«Clare, sei esattamente come te l'immaginavi da piccola», sussurrò.
Nella sua voce si percepiva sia l'orgoglio che il leggero tremore di una donna in procinto di dare in sposa la figlia. Sorrisi, ricordando quando avevo dieci anni, mi avvolgevo le spalle in vecchie tende e dichiaravo che un giorno avrei sposato un principe. Allora era solo una fantasia, una favola che mi raccontavo durante i pigiama party.
Ora, lì in piedi con quell'abito, volevo credere che Jacob Whitfield fosse quel principe. Per tre anni era stato costante, premuroso, l'uomo che i miei genitori ammiravano in ogni modo. Non aveva mai mancato una cena di festa, portava sempre fiori, teneva sempre saldamente la mano di mio padre. Per loro, era la persona perfetta. Per me, era l'uomo che mi aveva promesso di rendermi la donna più felice del mondo.
Mentre la sarta cuciva l'orlo finale, mia madre mi strinse le mani.
«Domani sarai la sposa più bella di Savannah», disse.
I suoi occhi brillavano come se vedesse non solo l'abito, ma anche gli anni di speranza che aveva riposto in me. Mi portai le mani al petto, cercando di calmare il battito accelerato del mio cuore. Mi dissi che era solo gioia, l'immensa attesa di una vita che stava per iniziare.
Sulla via del ritorno, ripassammo la lista un'ultima volta. I fiori erano arrivati, la torta era pronta, i musicisti confermati, il ristorante prenotato per 40 persone. Mia madre spuntava ogni voce con la destrezza esperta di chi ha pianificato ogni minimo dettaglio. "E la luna di miele?" chiese con un sorriso malizioso. Scoppiai a ridere.

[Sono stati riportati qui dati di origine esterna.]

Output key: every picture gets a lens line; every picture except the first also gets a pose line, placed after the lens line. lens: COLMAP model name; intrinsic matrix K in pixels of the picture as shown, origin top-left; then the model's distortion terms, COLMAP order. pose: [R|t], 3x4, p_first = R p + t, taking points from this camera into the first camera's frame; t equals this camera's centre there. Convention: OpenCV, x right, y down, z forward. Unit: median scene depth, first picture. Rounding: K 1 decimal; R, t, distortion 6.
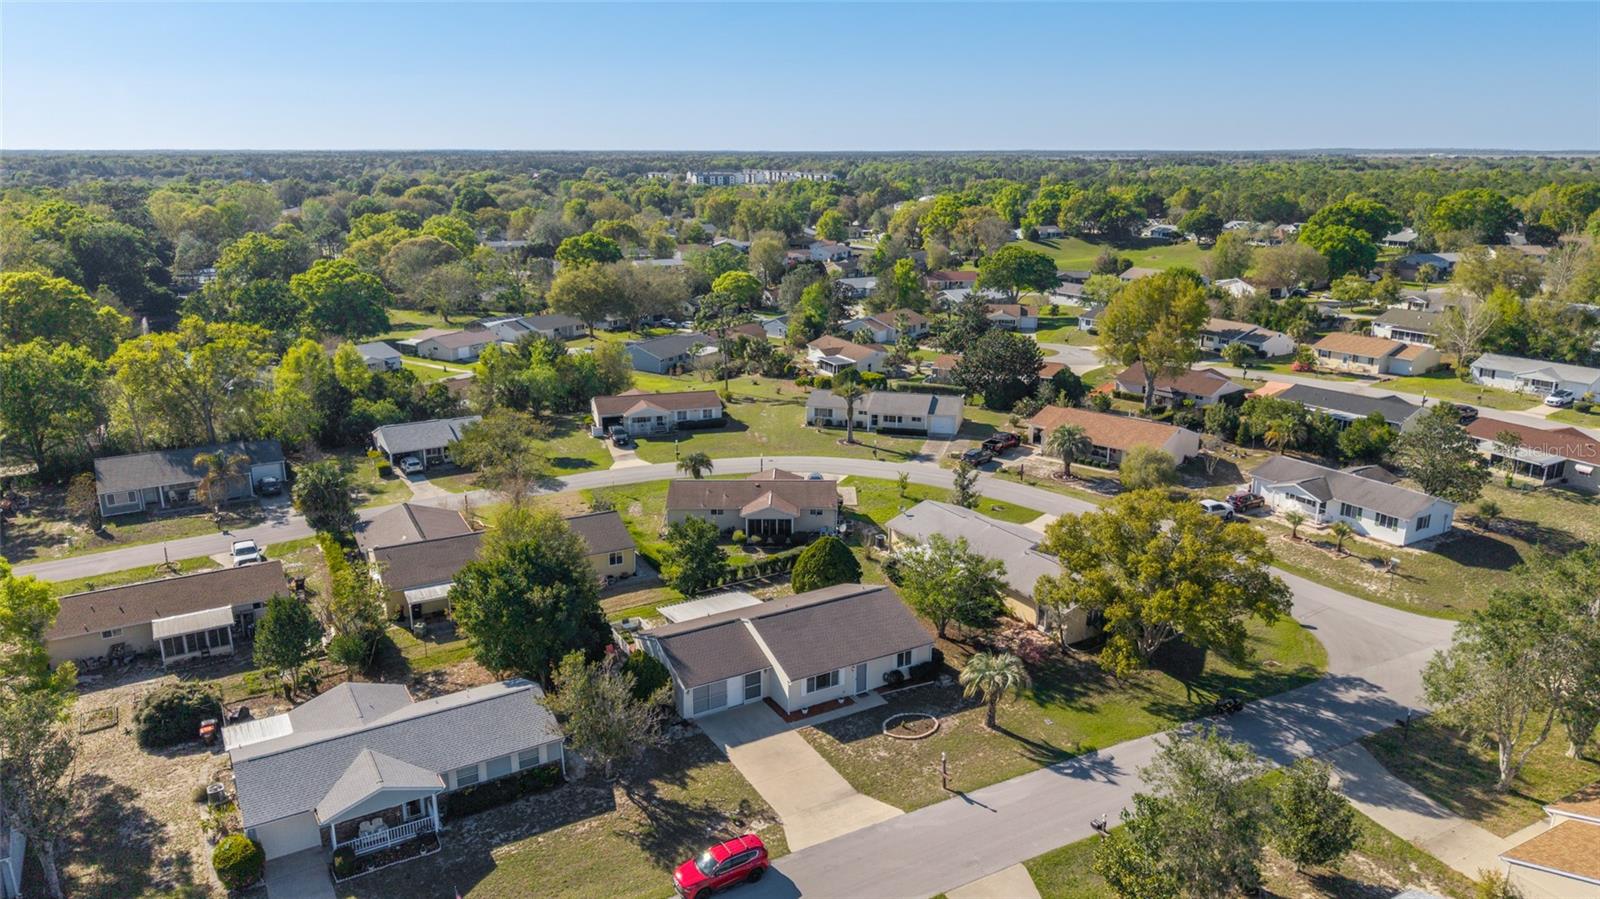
lens RADIAL K [[1064.9, 0, 802.9], [0, 1064.9, 461.8], [0, 0, 1]] dist [0.046947, -0.053095]
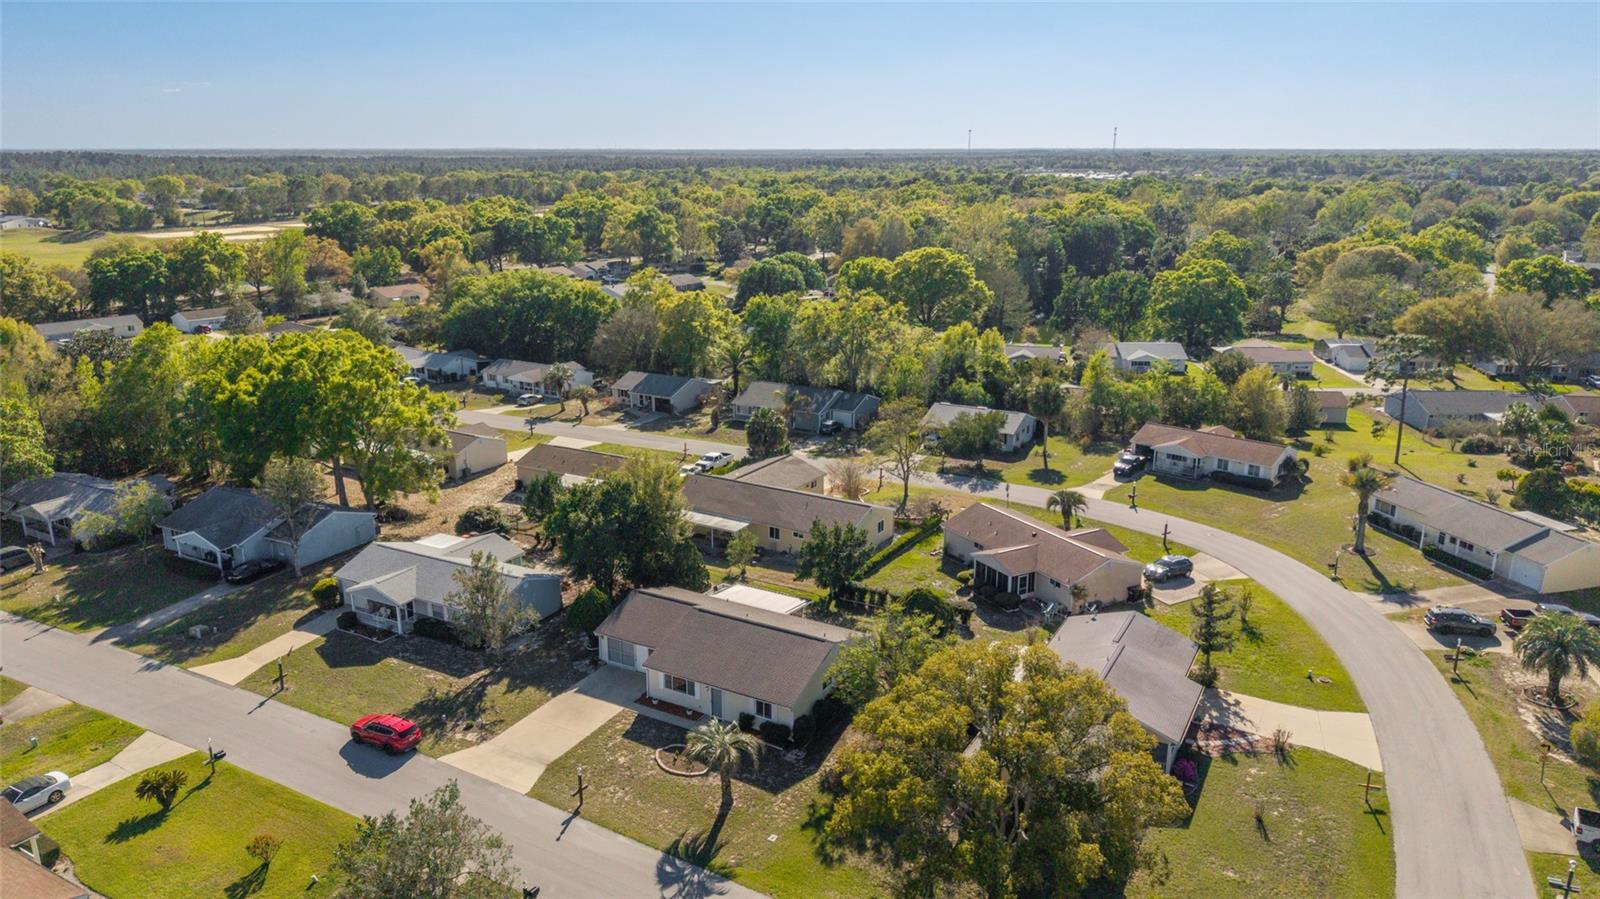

Jacob aveva insistito perché quella parte fosse una sorpresa. Qualcosa di indimenticabile, aveva promesso, e io mi aggrappavo a quella parola come a un incantesimo. Tutto stava andando per il meglio. La città era già in fermento per la notizia del matrimonio, per come i Mitchell e i Witfield si sarebbero finalmente uniti.
Eppure, mentre guardavo le strade familiari scorrere fuori dal finestrino dell'auto, un'ondata di inquietudine mi travolse. Non era andato storto nulla, neanche un singolo errore in mesi di preparativi, eppure le mie mani tremavano ancora. Troppo perfetto, mi sussurrava la mente. Troppo liscio per essere vero.
Scacciai subito quel pensiero, sforzandomi di ridere.
"Tutte le spose sono nervose", dissi ad alta voce, ignorando il brivido che mi percorreva la schiena.
Domani sarebbe stato il giorno più felice della mia vita, e desideravo disperatamente crederci.
Tornata a casa, riposi con cura l'abito nell'armadio, lasciando che la morbida seta mi sfiorasse le dita un'ultima volta prima di chiudere l'anta. Il giorno dopo, quell'abito mi avrebbe accompagnata all'altare. Mia madre era nella mia stanza, intenta a piegare i vestiti nel baule di cedro che aveva conservato per me fin da quando ero piccola.